このことより、アルデヒド基が還元されたTEMPO酸化パラミロンでは、経時安定性、熱安定性が高いことが明らかになった。
【0104】
<評価試験4:耐滅菌性試験>
本発明の水性組成物の一実施例として、実施例2のアルデヒド基が還元されたTEMPO酸化パラミロンを含有した水性組成物を使用し、水性組成物の耐滅菌性を試験した。
また比較例として、比較例2のアルデヒド基が還元されていないTEMPO酸化パラミロンを含有した水性組成物を使用し、水性組成物の耐滅菌性を試験した。
【0105】
各水性組成物を透明ガラス管に入れ、1日静置した。滅菌処理として、121℃で20分間オートクレーブ処理を行い、BM型粘度計(英弘精機社製、BROOKFIELD、B型粘度計、アナログ粘度計LVT型)を用いて3rpmで3分間攪拌させた後のサンプルの粘度を測定した。
【0106】
(結果)
実施例2及び比較例2についての試験結果を、
図5に示す。
図5は、TEMPO酸化パラミロンにおいて、還元工程の有無(アルデヒド基が還元されているか)で滅菌処理前後の粘度を比較した結果を示す。
【0107】
図5の結果の通り、実施例2のアルデヒド基が還元されたTEMPO酸化パラミロンは、滅菌処理前後で粘度は低下しなかった。比較例2のアルデヒド基が還元されていないTEMPO酸化パラミロンは、滅菌処理前と比較して滅菌処理後は粘度が約50%に低下した。
このことより、アルデヒド基が還元されたTEMPO酸化パラミロンでは、耐滅菌性が高いことが明らかになった。
【0108】
<評価試験5:分散性試験>
本発明の水性組成物の一実施例として、実施例2のアルデヒド基が還元されたTEMPO酸化パラミロンを含有した水性組成物を使用し、水性組成物の分散性を試験した。
また比較例として、比較例2のアルデヒド基が還元されていないTEMPO酸化パラミロンを含有した水性組成物を使用し、水性組成物の分散性を試験した。
【0109】
1日静置した各水性組成物のレオロジーをレオメーター(アントンパール社製、MCR302)を用いて測定した。測定部を25℃に温調し、せん断速度を0.1~150s-1について連続的にせん断粘度を測定した。

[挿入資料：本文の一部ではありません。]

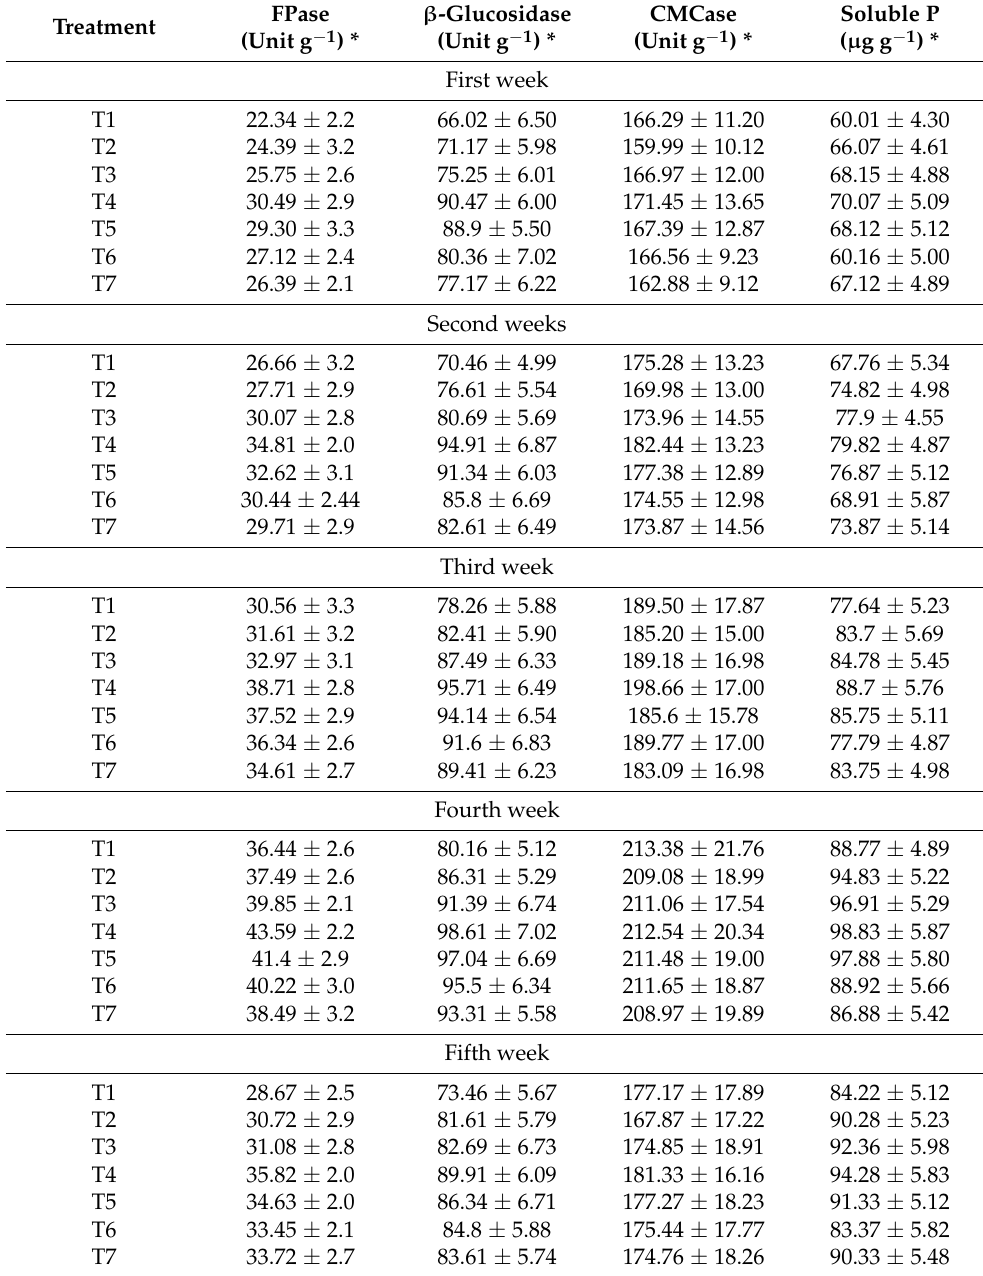
Table 3. Time-course profiles of cellulase production and P solubilization by A. japonicus under different ratios of sugarcane bagasse and faba bean straw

また、各水性組成物を透明ガラス管に入れ、1日静置し、分光光度計(日立ハイテクサイエンス社製、U-3900H)を用いてサンプルの波長660nmの光透過率を測定した。
【0110】
(結果)
実施例2及び比較例2についての試験結果を、
図6に示す。
図6は、TEMPO酸化パラミロンにおいて、還元工程の有無(アルデヒド基が還元されているか)でせん断速度に対する粘度を比較した結果を示す。また、表2に、TEMPO酸化パラミロンにおいて、還元工程の有無(アルデヒド基が還元されているか)で透過度を比較した結果を示す。
【表2】
【0111】
図6の結果の通り、実施例2のアルデヒド基が還元されたTEMPO酸化パラミロンでは、比較例2のアルデヒド基が還元されていないTEMPO酸化パラミロンよりも粘度が高かった。
また、表2の結果の通り、実施例2のアルデヒド基が還元されたTEMPO酸化パラミロンでは、比較例2のアルデヒド基が還元されていないTEMPO酸化パラミロンよりも透過度が高かった。
このことより、アルデヒド基が還元されたTEMPO酸化パラミロンでは、高粘度かつ高透明度であり、分散性に優れることが明らかになった。
【0112】
<評価試験6:肌免疫を介したヒアルロン酸合成試験>
本発明の水性組成物の一実施例として、実施例1のTEMPO酸化パラミロンを含有した水性組成物を使用し、水性組成物の保湿作用を試験した。
また比較例として、比較例1のアルデヒド基が還元されていない(アルデヒド基を含む)TEMPO酸化パラミロンを含有した水性組成物を使用し、水性組成物の保湿作用を試験した。
【0113】
ヒアルロン酸合成試験(HAS2遺伝子の発現量増加試験)では、ヒト単球由来細胞THP-1(1.5×106cells/5mL)に、細胞刺激試薬であるPhorbol 12-myristate 13-acetate(PMA)を10ng/mL添加して、2日間培養し、マクロファージを分化誘導した。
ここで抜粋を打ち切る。